## About this exercise
Every entry should be copied exactly, with nothing added or dropped.

## Extracted information
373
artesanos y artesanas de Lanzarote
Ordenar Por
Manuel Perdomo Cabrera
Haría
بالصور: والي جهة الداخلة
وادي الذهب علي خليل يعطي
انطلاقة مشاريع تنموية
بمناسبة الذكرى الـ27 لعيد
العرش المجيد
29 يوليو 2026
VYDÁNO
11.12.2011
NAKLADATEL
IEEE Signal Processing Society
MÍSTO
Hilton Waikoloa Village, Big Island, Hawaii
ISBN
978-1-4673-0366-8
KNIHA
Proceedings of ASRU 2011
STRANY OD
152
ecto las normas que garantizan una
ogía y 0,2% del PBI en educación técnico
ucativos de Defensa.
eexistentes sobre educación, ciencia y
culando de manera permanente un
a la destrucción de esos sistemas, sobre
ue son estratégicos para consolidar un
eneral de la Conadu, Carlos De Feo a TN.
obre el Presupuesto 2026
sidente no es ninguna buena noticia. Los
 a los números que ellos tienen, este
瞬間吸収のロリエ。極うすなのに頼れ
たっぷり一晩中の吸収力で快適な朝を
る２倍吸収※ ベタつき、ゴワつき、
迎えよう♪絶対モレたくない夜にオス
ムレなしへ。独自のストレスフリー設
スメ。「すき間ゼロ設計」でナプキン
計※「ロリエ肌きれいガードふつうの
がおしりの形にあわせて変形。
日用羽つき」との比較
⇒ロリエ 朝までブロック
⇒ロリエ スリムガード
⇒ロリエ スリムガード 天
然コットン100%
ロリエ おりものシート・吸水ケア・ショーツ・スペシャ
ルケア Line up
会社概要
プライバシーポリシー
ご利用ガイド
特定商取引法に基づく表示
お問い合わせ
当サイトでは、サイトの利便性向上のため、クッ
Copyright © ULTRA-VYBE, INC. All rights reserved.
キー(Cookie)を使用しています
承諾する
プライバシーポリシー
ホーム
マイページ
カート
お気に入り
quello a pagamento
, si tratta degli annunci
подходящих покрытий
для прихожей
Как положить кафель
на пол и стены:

## Result
373
artesanos y artesanas de Lanzarote
Ordenar Por
Manuel Perdomo Cabrera
Haría
بالصور: والي جهة الداخلة
وادي الذهب علي خليل يعطي
انطلاقة مشاريع تنموية
بمناسبة الذكرى الـ27 لعيد
العرش المجيد
29 يوليو 2026
VYDÁNO
11.12.2011
NAKLADATEL
IEEE Signal Processing Society
MÍSTO
Hilton Waikoloa Village, Big Island, Hawaii
ISBN
978-1-4673-0366-8
KNIHA
Proceedings of ASRU 2011
STRANY OD
152
ecto las normas que garantizan una
ogía y 0,2% del PBI en educación técnico
ucativos de Defensa.
eexistentes sobre educación, ciencia y
culando de manera permanente un
a la destrucción de esos sistemas, sobre
ue son estratégicos para consolidar un
eneral de la Conadu, Carlos De Feo a TN.
obre el Presupuesto 2026
sidente no es ninguna buena noticia. Los
 a los números que ellos tienen, este
瞬間吸収のロリエ。極うすなのに頼れ
たっぷり一晩中の吸収力で快適な朝を
る２倍吸収※ ベタつき、ゴワつき、
迎えよう♪絶対モレたくない夜にオス
ムレなしへ。独自のストレスフリー設
スメ。「すき間ゼロ設計」でナプキン
計※「ロリエ肌きれいガードふつうの
がおしりの形にあわせて変形。
日用羽つき」との比較
⇒ロリエ 朝までブロック
⇒ロリエ スリムガード
⇒ロリエ スリムガード 天
然コットン100%
ロリエ おりものシート・吸水ケア・ショーツ・スペシャ
ルケア Line up
会社概要
プライバシーポリシー
ご利用ガイド
特定商取引法に基づく表示
お問い合わせ
当サイトでは、サイトの利便性向上のため、クッ
Copyright © ULTRA-VYBE, INC. All rights reserved.
キー(Cookie)を使用しています
承諾する
プライバシーポリシー
ホーム
マイページ
カート
お気に入り
quello a pagamento
, si tratta degli annunci
подходящих покрытий
для прихожей
Как положить кафель
на пол и стены:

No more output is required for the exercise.